Turtle did something stupid, and gave Racoon a book;
It just sat on the shelf, until Geometry overtook!!..............
The Fractal Geometry of Nature.
What is a Koch Pyramid?
Poincares remark that " there are questions that one chooses to ask and other questions that ask themselves "....
FRACTAL is a word invented by Mandelbrot to bring together under on heading a large class of objects that have [played]... an historical role... in the development of pure Mathmatics"....
Heres the discussion point: Dimension, Symmetry, and Dirvegence found in nature to have mathmatical principles behind them...
It talks about Euclidean Stuff...
Says " The homogenous distribution on a line, plane, or space has two very desirable properties. It is invariant under displacement, and it is invariant under change of scale. When we move on to Fractals, either invariance must be modified and/or restricted in its scope. Hence the best fractals are those that exhibit the Maximum of invariance."

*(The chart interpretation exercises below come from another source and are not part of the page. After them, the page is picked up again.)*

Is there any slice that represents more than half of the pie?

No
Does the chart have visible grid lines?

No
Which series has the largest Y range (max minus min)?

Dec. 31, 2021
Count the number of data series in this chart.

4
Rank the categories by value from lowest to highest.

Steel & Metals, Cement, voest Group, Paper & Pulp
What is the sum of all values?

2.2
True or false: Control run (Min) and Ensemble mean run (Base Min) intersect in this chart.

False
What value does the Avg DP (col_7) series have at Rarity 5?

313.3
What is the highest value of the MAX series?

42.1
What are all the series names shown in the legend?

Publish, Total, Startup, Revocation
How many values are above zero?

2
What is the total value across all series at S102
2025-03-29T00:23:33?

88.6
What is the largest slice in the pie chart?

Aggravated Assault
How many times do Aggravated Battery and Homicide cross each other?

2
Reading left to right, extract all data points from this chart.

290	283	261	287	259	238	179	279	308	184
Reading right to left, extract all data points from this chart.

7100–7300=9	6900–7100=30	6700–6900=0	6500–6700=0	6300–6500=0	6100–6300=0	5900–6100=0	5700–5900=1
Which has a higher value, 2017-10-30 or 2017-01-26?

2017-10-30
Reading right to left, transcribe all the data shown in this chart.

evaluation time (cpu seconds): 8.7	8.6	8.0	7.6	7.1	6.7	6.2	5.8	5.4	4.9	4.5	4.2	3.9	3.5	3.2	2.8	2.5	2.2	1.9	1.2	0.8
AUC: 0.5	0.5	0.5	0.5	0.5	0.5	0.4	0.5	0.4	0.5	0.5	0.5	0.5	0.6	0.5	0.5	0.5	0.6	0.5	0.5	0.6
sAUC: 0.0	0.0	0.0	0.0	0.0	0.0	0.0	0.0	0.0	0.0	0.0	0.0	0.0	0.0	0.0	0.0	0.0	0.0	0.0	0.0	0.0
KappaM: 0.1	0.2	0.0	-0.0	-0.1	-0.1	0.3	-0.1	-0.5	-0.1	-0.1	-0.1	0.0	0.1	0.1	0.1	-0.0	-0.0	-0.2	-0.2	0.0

Lots of formulas my keyboard won't type.
Anyone have any ideas on Geometric function found in Nature?
How leaves form a uniform pattern, usually??
The Book I am Referring to is called " The Fractal Geometry of Nature" by Mandelbrot; Published by Freeman and co. New York, originally in 1977 and this copy is 1983...
Talks about Math related to:
>Galaxies and Eddies
> Scaling
> Self- mapping
> Randomness
> Stratified random
> logic of Fractals in Statistical Lattice Physics
> Random midpoint Displacement curves
and a whole lot more......
My Math level is College Algebra. I haven't had any Calculus..
So I am asking the boundry-less brains of this forum...